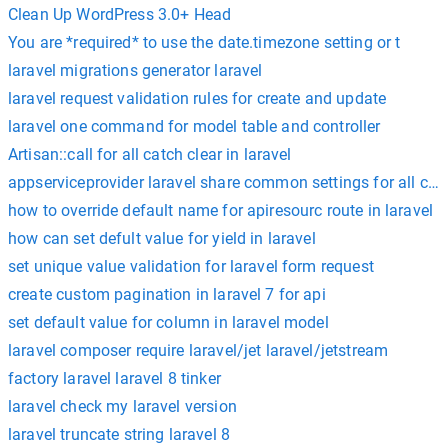
Clean Up WordPress 3.0+ Head
You are *required* to use the date.timezone setting or t
laravel migrations generator laravel
laravel request validation rules for create and update
laravel one command for model table and controller
Artisan::call for all catch clear in laravel
appserviceprovider laravel share common settings for all cont
how to override default name for apiresourc route in laravel
how can set defult value for yield in laravel
set unique value validation for laravel form request
create custom pagination in laravel 7 for api
set default value for column in laravel model
laravel composer require laravel/jet laravel/jetstream
factory laravel laravel 8 tinker
laravel check my laravel version
laravel truncate string laravel 8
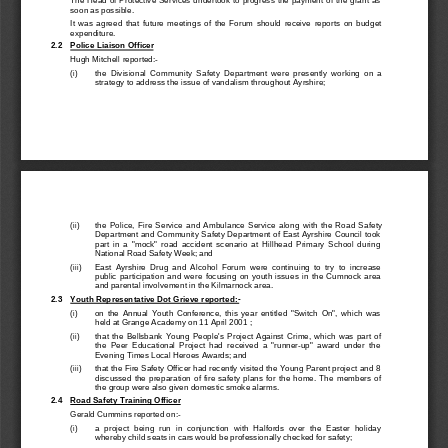
soon as possible.
It  was  agreed  that  future  meetings  of  the  Forum  should  receive  reports  on  budget
expenditure.
2.2 
Police Liaison Officer
Hugh Mitchell reported:-
(i) 
the  Divisional  Community  Safety  Department  were  presently  working  on  a
strategy to address the issue of vandalism throughout Ayrshire;
(ii) 
the  Police,  Fire  Service  and  Ambulance  Service  along  with  the  Road  Safety
Department and Community Safety Department of East Ayrshire Council took
part  in  a  "mock"  road  accident  scenario  at  Hillhead  Primary  School  during
National Road Safety Week; and
(iii) 
East  Ayrshire  Drug  and  Alcohol  Forum  were  continuing  to  try  to  increase
public  participation  and  were  focusing  on  youth  issues  in  the  Cumnock  area
and parental involvement in the Kilmarnock area.
2.3 
Youth Representative Dot Grieve reported:-
(i) 
on  the  Annual  Youth  Conference,  this  year  entitled  "Switch  On",  which  was
held at Grange Academy on 11 April 2001 ;
(ii) 
that  the  Bellsbank  Young  People's  Project  Against  Crime,  which  was  part  of
the  Peer  Educational  Project  had  received  a  "runner-up"  award  under  the
Evening Times Local Heroes Awards; and
(iii) 
that the Fire Safety Officer had recent
ly visited the Young Parent project and 8
discussed  the  preparation  of  fire  safety  plans  for  the  home.  The  members  of
the group were also given domestic smoke alarms.
2.4 
Road Safety Training Officer
Gerald Cummins reported on:-
(i) 
a  project  being  ru
n  in  conjunction  with  Halfords  over  the  Easter  holiday
whereby child seats in cars would be professionally checked for safety;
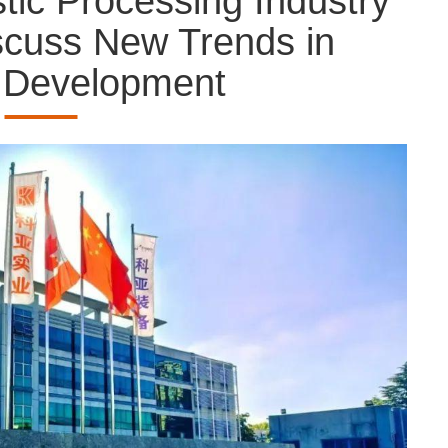
tic Processing Industry
scuss New Trends in
y Development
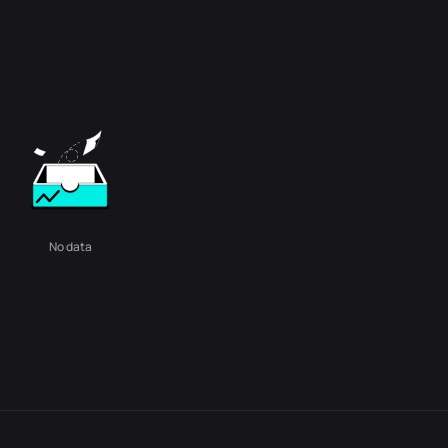
No data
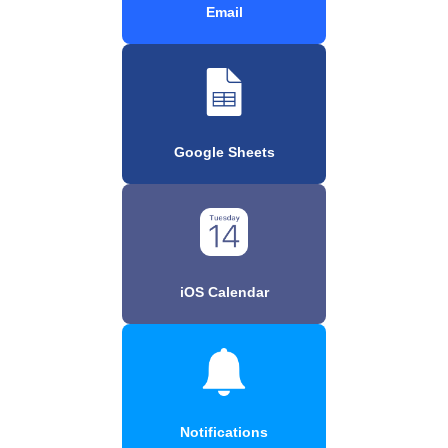
Email
Google Sheets
iOS Calendar
Notifications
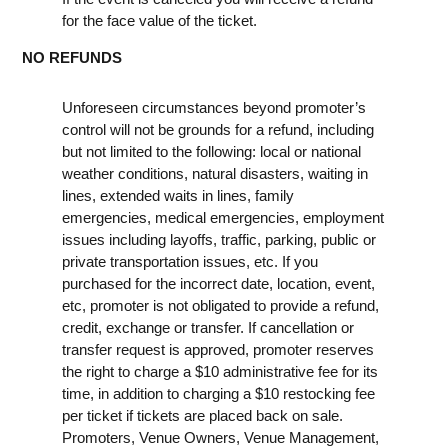
for the face value of the ticket.
NO REFUNDS
Unforeseen circumstances beyond promoter’s
control will not be grounds for a refund, including
but not limited to the following: local or national
weather conditions, natural disasters, waiting in
lines, extended waits in lines, family
emergencies, medical emergencies, employment
issues including layoffs, traffic, parking, public or
private transportation issues, etc. If you
purchased for the incorrect date, location, event,
etc, promoter is not obligated to provide a refund,
credit, exchange or transfer. If cancellation or
transfer request is approved, promoter reserves
the right to charge a $10 administrative fee for its
time, in addition to charging a $10 restocking fee
per ticket if tickets are placed back on sale.
Promoters, Venue Owners, Venue Management,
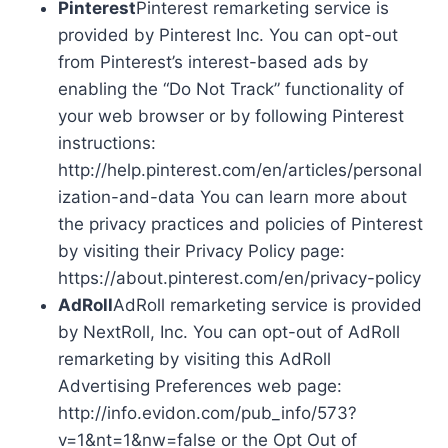
Pinterest
Pinterest remarketing service is
provided by Pinterest Inc. You can opt-out
from Pinterest’s interest-based ads by
enabling the “Do Not Track” functionality of
your web browser or by following Pinterest
instructions:
http://help.pinterest.com/en/articles/personal
ization-and-data You can learn more about
the privacy practices and policies of Pinterest
by visiting their Privacy Policy page:
https://about.pinterest.com/en/privacy-policy
AdRoll
AdRoll remarketing service is provided
by NextRoll, Inc. You can opt-out of AdRoll
remarketing by visiting this AdRoll
Advertising Preferences web page:
http://info.evidon.com/pub_info/573?
v=1&nt=1&nw=false or the Opt Out of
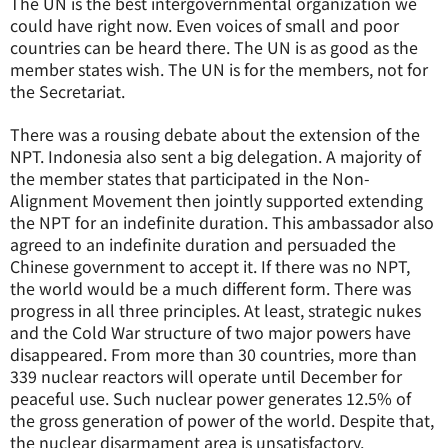
The UN is the best intergovernmental organization we
could have right now. Even voices of small and poor
countries can be heard there. The UN is as good as the
member states wish. The UN is for the members, not for
the Secretariat.
There was a rousing debate about the extension of the
NPT. Indonesia also sent a big delegation. A majority of
the member states that participated in the Non-
Alignment Movement then jointly supported extending
the NPT for an indefinite duration. This ambassador also
agreed to an indefinite duration and persuaded the
Chinese government to accept it. If there was no NPT,
the world would be a much different form. There was
progress in all three principles. At least, strategic nukes
and the Cold War structure of two major powers have
disappeared. From more than 30 countries, more than
339 nuclear reactors will operate until December for
peaceful use. Such nuclear power generates 12.5% of
the gross generation of power of the world. Despite that,
the nuclear disarmament area is unsatisfactory.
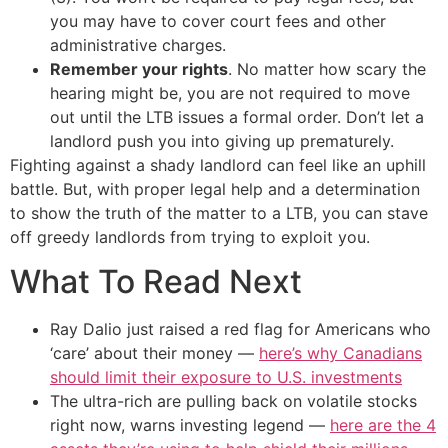
you may have to cover court fees and other
administrative charges.
Remember your rights
. No matter how scary the
hearing might be, you are not required to move
out until the LTB issues a formal order. Don’t let a
landlord push you into giving up prematurely.
Fighting against a shady landlord can feel like an uphill
battle. But, with proper legal help and a determination
to show the truth of the matter to a LTB, you can stave
off greedy landlords from trying to exploit you.
What To Read Next
Ray Dalio just raised a red flag for Americans who
‘care’ about their money —
here’s why Canadians
should limit their exposure to U.S. investments
The ultra-rich are pulling back on volatile stocks
right now, warns investing legend —
here are the 4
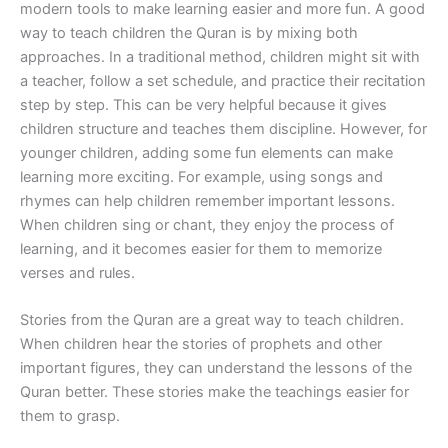
modern tools to make learning easier and more fun. A good
way to teach children the Quran is by mixing both
approaches. In a traditional method, children might sit with
a teacher, follow a set schedule, and practice their recitation
step by step. This can be very helpful because it gives
children structure and teaches them discipline. However, for
younger children, adding some fun elements can make
learning more exciting. For example, using songs and
rhymes can help children remember important lessons.
When children sing or chant, they enjoy the process of
learning, and it becomes easier for them to memorize
verses and rules.
Stories from the Quran are a great way to teach children.
When children hear the stories of prophets and other
important figures, they can understand the lessons of the
Quran better. These stories make the teachings easier for
them to grasp.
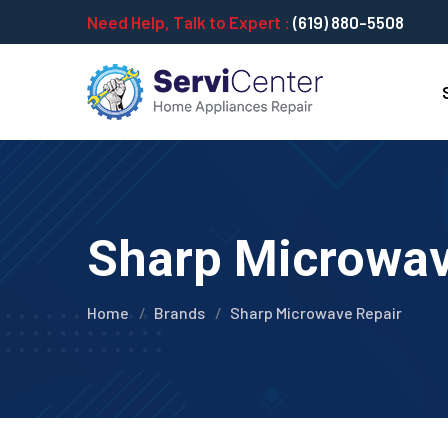
Need Help, Talk to Expert :
(619) 880-5508
Sharp Microwave
Home
Brands
Sharp Microwave Repair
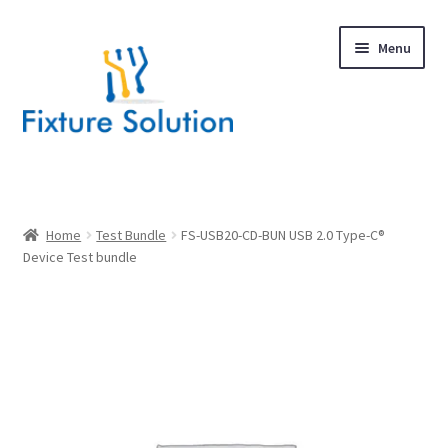
Skip
Skip
Menu
to
to
navigation
content
Expand
Products
child
menu
Hardware Design
Home
Test Bundle
FS-USB20-CD-BUN USB 2.0 Type-C®
Device Test bundle
About Us
Contact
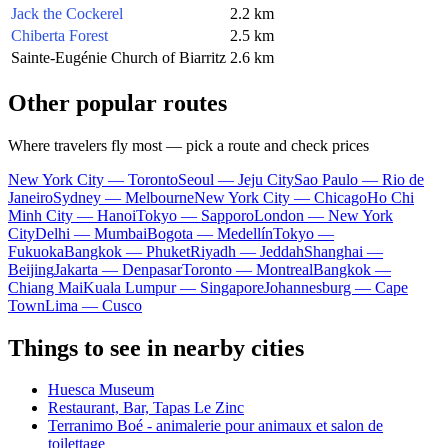
Jack the Cockerel
2.2 km
Chiberta Forest
2.5 km
Sainte-Eugénie Church of Biarritz
2.6 km
Other popular routes
Where travelers fly most — pick a route and check prices
New York City — Toronto
Seoul — Jeju City
Sao Paulo — Rio de
Janeiro
Sydney — Melbourne
New York City — Chicago
Ho Chi
Minh City — Hanoi
Tokyo — Sapporo
London — New York
City
Delhi — Mumbai
Bogota — Medellín
Tokyo —
Fukuoka
Bangkok — Phuket
Riyadh — Jeddah
Shanghai —
Beijing
Jakarta — Denpasar
Toronto — Montreal
Bangkok —
Chiang Mai
Kuala Lumpur — Singapore
Johannesburg — Cape
Town
Lima — Cusco
Things to see in nearby cities
Huesca Museum
Restaurant, Bar, Tapas Le Zinc
Terranimo Boé - animalerie pour animaux et salon de
toilettage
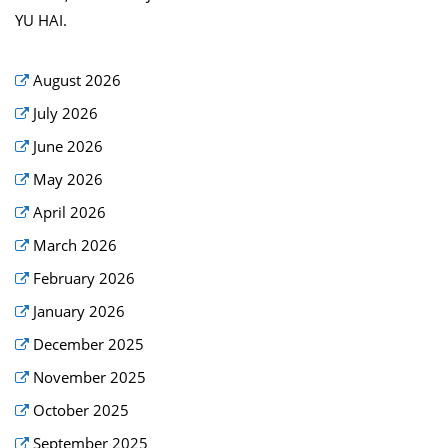
YU HAI.
August 2026
July 2026
June 2026
May 2026
April 2026
March 2026
February 2026
January 2026
December 2025
November 2025
October 2025
September 2025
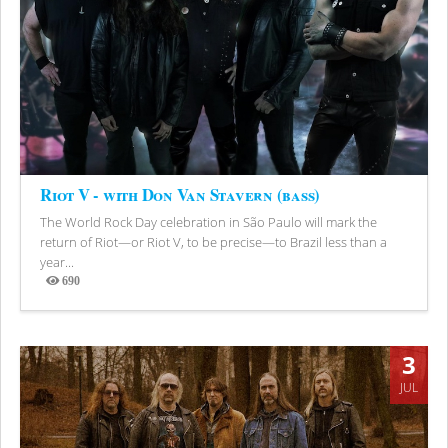
Riot V - with Don Van Stavern (bass)
The World Rock Day celebration in São Paulo will mark the
return of Riot—or Riot V, to be precise—to Brazil less than a
year...
690
Views
3
JUL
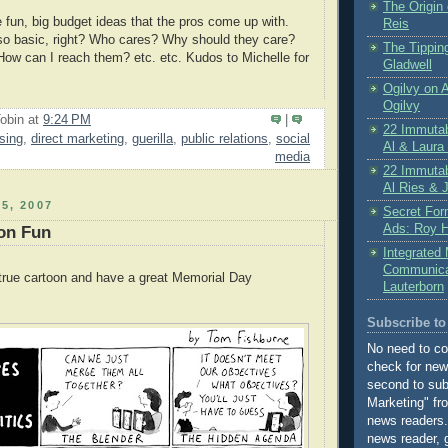
The Origin 
e fun, big budget ideas that the pros come up with.
Reis
so basic, right? Who cares? Why should they care?
The Tippin
ow can I reach them? etc. etc. Kudos to Michelle for
Gladwell
Ogilvy on A
Ogilvy
obin
at
9:24 PM
|
22 Immutab
ising
,
direct marketing
,
guerilla
,
public relations
,
social
Al & Laura
media
22 Immutab
Al Ries & 
5, 2007
Secret For
Ads: Roy H
on Fun
Integrated
Communicat
o-true cartoon and have a great Memorial Day
Lauterborn
Subscribe to 
No need to c
check for new
second to subs
Marketing" fr
news readers. 
news reader,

########################################

### WHAT IS REQUIRED:
Print every entry verbatim and leave all pictures out.

### WORKED SOLUTION:
Clean Up WordPress 3.0+ Head
You are *required* to use the date.timezone setting or t
laravel migrations generator laravel
laravel request validation rules for create and update
laravel one command for model table and controller
Artisan::call for all catch clear in laravel
appserviceprovider laravel share common settings for all cont
how to override default name for apiresourc route in laravel
how can set defult value for yield in laravel
set unique value validation for laravel form request
create custom pagination in laravel 7 for api
set default value for column in laravel model
laravel composer require laravel/jet laravel/jetstream
factory laravel laravel 8 tinker
laravel check my laravel version
laravel truncate string laravel 8
soon as possible.
It  was  agreed  that  future  meetings  of  the  Forum  should  receive  reports  on  budget
expenditure.
2.2 
Police Liaison Officer
Hugh Mitchell reported:-
(i) 
the  Divisional  Community  Safety  Department  were  presently  working  on  a
strategy to address the issue of vandalism throughout Ayrshire;
(ii) 
the  Police,  Fire  Service  and  Ambulance  Service  along  with  the  Road  Safety
Department and Community Safety Department of East Ayrshire Council took
part  in  a  "mock"  road  accident  scenario  at  Hillhead  Primary  School  during
National Road Safety Week; and
(iii) 
East  Ayrshire  Drug  and  Alcohol  Forum  were  continuing  to  try  to  increase
public  participation  and  were  focusing  on  youth  issues  in  the  Cumnock  area
and parental involvement in the Kilmarnock area.
2.3 
Youth Representative Dot Grieve reported:-
(i) 
on  the  Annual  Youth  Conference,  this  year  entitled  "Switch  On",  which  was
held at Grange Academy on 11 April 2001 ;
(ii) 
that  the  Bellsbank  Young  People's  Project  Against  Crime,  which  was  part  of
the  Peer  Educational  Project  had  received  a  "runner-up"  award  under  the
Evening Times Local Heroes Awards; and
(iii) 
that the Fire Safety Officer had recent
ly visited the Young Parent project and 8
discussed  the  preparation  of  fire  safety  plans  for  the  home.  The  members  of
the group were also given domestic smoke alarms.
2.4 
Road Safety Training Officer
Gerald Cummins reported on:-
(i) 
a  project  being  ru
n  in  conjunction  with  Halfords  over  the  Easter  holiday
whereby child seats in cars would be professionally checked for safety;
tic Processing Industry
scuss New Trends in
y Development
No data
Email
Google Sheets
iOS Calendar
Notifications
for the face value of the ticket.
NO REFUNDS
Unforeseen circumstances beyond promoter’s
control will not be grounds for a refund, including
but not limited to the following: local or national
weather conditions, natural disasters, waiting in
lines, extended waits in lines, family
emergencies, medical emergencies, employment
issues including layoffs, traffic, parking, public or
private transportation issues, etc. If you
purchased for the incorrect date, location, event,
etc, promoter is not obligated to provide a refund,
credit, exchange or transfer. If cancellation or
transfer request is approved, promoter reserves
the right to charge a $10 administrative fee for its
time, in addition to charging a $10 restocking fee
per ticket if tickets are placed back on sale.
Promoters, Venue Owners, Venue Management,
Pinterest
Pinterest remarketing service is
provided by Pinterest Inc. You can opt-out
from Pinterest’s interest-based ads by
enabling the “Do Not Track” functionality of
your web browser or by following Pinterest
instructions:
http://help.pinterest.com/en/articles/personal
ization-and-data You can learn more about
the privacy practices and policies of Pinterest
by visiting their Privacy Policy page:
https://about.pinterest.com/en/privacy-policy
AdRoll
AdRoll remarketing service is provided
by NextRoll, Inc. You can opt-out of AdRoll
remarketing by visiting this AdRoll
Advertising Preferences web page:
http://info.evidon.com/pub_info/573?
v=1&nt=1&nw=false or the Opt Out of
The UN is the best intergovernmental organization we
could have right now. Even voices of small and poor
countries can be heard there. The UN is as good as the
member states wish. The UN is for the members, not for
the Secretariat.
There was a rousing debate about the extension of the
NPT. Indonesia also sent a big delegation. A majority of
the member states that participated in the Non-
Alignment Movement then jointly supported extending
the NPT for an indefinite duration. This ambassador also
agreed to an indefinite duration and persuaded the
Chinese government to accept it. If there was no NPT,
the world would be a much different form. There was
progress in all three principles. At least, strategic nukes
and the Cold War structure of two major powers have
disappeared. From more than 30 countries, more than
339 nuclear reactors will operate until December for
peaceful use. Such nuclear power generates 12.5% of
the gross generation of power of the world. Despite that,
the nuclear disarmament area is unsatisfactory.
you may have to cover court fees and other
administrative charges.
Remember your rights
. No matter how scary the
hearing might be, you are not required to move
out until the LTB issues a formal order. Don’t let a
landlord push you into giving up prematurely.
Fighting against a shady landlord can feel like an uphill
battle. But, with proper legal help and a determination
to show the truth of the matter to a LTB, you can stave
off greedy landlords from trying to exploit you.
What To Read Next
Ray Dalio just raised a red flag for Americans who
‘care’ about their money —
here’s why Canadians
should limit their exposure to U.S. investments
The ultra-rich are pulling back on volatile stocks
right now, warns investing legend —
here are the 4
modern tools to make learning easier and more fun. A good
way to teach children the Quran is by mixing both
approaches. In a traditional method, children might sit with
a teacher, follow a set schedule, and practice their recitation
step by step. This can be very helpful because it gives
children structure and teaches them discipline. However, for
younger children, adding some fun elements can make
learning more exciting. For example, using songs and
rhymes can help children remember important lessons.
When children sing or chant, they enjoy the process of
learning, and it becomes easier for them to memorize
verses and rules.
Stories from the Quran are a great way to teach children.
When children hear the stories of prophets and other
important figures, they can understand the lessons of the
Quran better. These stories make the teachings easier for
them to grasp.
Need Help, Talk to Expert :
(619) 880-5508
Sharp Microwave
Home
Brands
Sharp Microwave Repair
Skip
Skip
Menu
to
to
navigation
content
Expand
Products
child
menu
Hardware Design
Home
Test Bundle
FS-USB20-CD-BUN USB 2.0 Type-C®
Device Test bundle
About Us
Contact
Jack the Cockerel
2.2 km
Chiberta Forest
2.5 km
Sainte-Eugénie Church of Biarritz
2.6 km
Other popular routes
Where travelers fly most — pick a route and check prices
New York City — Toronto
Seoul — Jeju City
Sao Paulo — Rio de
Janeiro
Sydney — Melbourne
New York City — Chicago
Ho Chi
Minh City — Hanoi
Tokyo — Sapporo
London — New York
City
Delhi — Mumbai
Bogota — Medellín
Tokyo —
Fukuoka
Bangkok — Phuket
Riyadh — Jeddah
Shanghai —
Beijing
Jakarta — Denpasar
Toronto — Montreal
Bangkok —
Chiang Mai
Kuala Lumpur — Singapore
Johannesburg — Cape
Town
Lima — Cusco
Things to see in nearby cities
Huesca Museum
Restaurant, Bar, Tapas Le Zinc
Terranimo Boé - animalerie pour animaux et salon de
toilettage
YU HAI.
August 2026
July 2026
June 2026
May 2026
April 2026
March 2026
February 2026
January 2026
December 2025
November 2025
October 2025
September 2025
Riot V - with Don Van Stavern (bass)
The World Rock Day celebration in São Paulo will mark the
return of Riot—or Riot V, to be precise—to Brazil less than a
year...
690
Views
3
JUL
The Origin 
e fun, big budget ideas that the pros come up with.
Reis
so basic, right? Who cares? Why should they care?
The Tippin
ow can I reach them? etc. etc. Kudos to Michelle for
Gladwell
Ogilvy on A
Ogilvy
obin
at
9:24 PM
|
22 Immutab
ising
,
direct marketing
,
guerilla
,
public relations
,
social
Al & Laura
media
22 Immutab
Al Ries & 
5, 2007
Secret For
Ads: Roy H
on Fun
Integrated
Communicat
o-true cartoon and have a great Memorial Day
Lauterborn
Subscribe to 
No need to c
check for new
second to subs
Marketing" fr
news readers. 
news reader,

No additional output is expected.